Paris Metro tickets will double in price for fans during next year’s Paris Olympics.
Valerie Pecresse, the region’s president, insisted the temporary price hike was both “fair” and necessary because of the extreme demand expected to be placed on the city’s transport network.
The cost of a single Metro ticket will rise from €2.10 to €4 although residents with monthly or annual passes will be shielded from the increase.
The inflated ticket prices are being rolled out to help offset the cost of extra transport provision in Paris, which will host the Games from July 26 to August 11 2024, followed by the Paralympics from August 28 to September 8.
The surge in prices marks a wholly different approach to the one taken during the 2012 London Olympics, which were known as the first “public transport Games”.
Ticket holders enjoyed a free ‘Games Travelcard’ which was valid for use on public transport in London zones 1-9 on the day of the event.
A campaign urging the public to work from home more and change their travel routines was rolled out by Transport for London was also rolled out in the months leading up to the Games.
The announcement comes a week after Anne Hidalgo, the mayor of Paris, hit out at Pecresse, saying the French capital’s transport system would not be ready for the world’s biggest sporting event.
“During the Olympics and the Paralympics, the Ile de France region will dramatically increase its transport offer.

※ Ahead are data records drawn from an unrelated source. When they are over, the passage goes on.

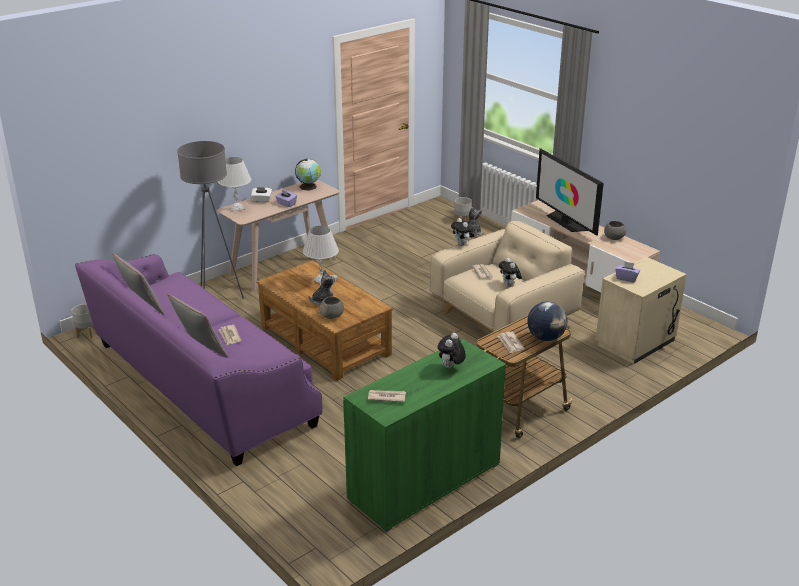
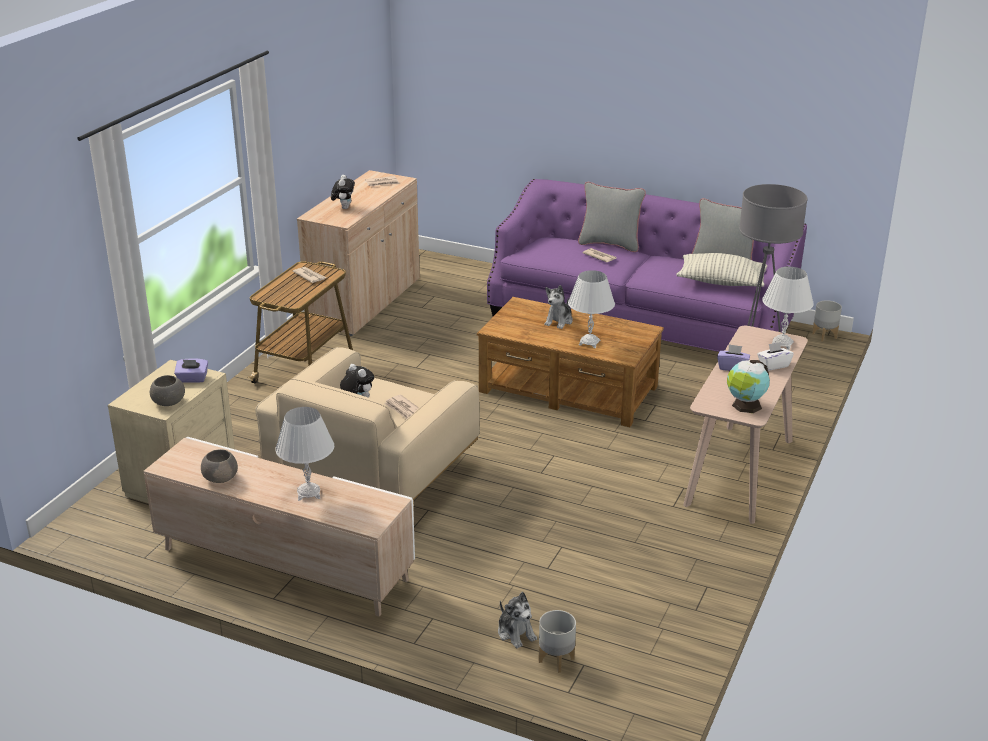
camera: 155 degrees right, 0 degrees up
(173, 290) = (721, 282): none -> pillow
(332, 316) = (533, 309): grey bowl -> grey bowl (168, 402)
(424, 482) = (365, 302): green cabinet -> beige cabinet
(462, 244) = (445, 402): plush toy -> none
(546, 338) = (275, 286): globe -> none
(566, 222) = (308, 493): television -> white table lamp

It is out of question that the residents support that cost,” Pecresse said on social media on Tuesday.
“We’re going to create a new pass, the Paris 2024 pass, that will allow visitors to travel through the whole Ile de France region. It will cost €16 a day, and up to €70 a week. It is the fair price.” A monthly Paris Metro pass normally costs €84.10.
Clement Beaune, the French transport minister, backed Pecresse on Tuesday, saying Paris would be “ready” to host the world’s biggest sporting event and insisted it was crucial “there are no changes for the Parisians during the Games.”
“The prices will go up so that the Olympics are 100 per cent accessible by public transport,” she told reporters at a test ride of the future line 15 of the Metro. “Public services have a cost and pretending otherwise is a lie. If it’s not the visitors who pay, it’s going to be the taxpayer.”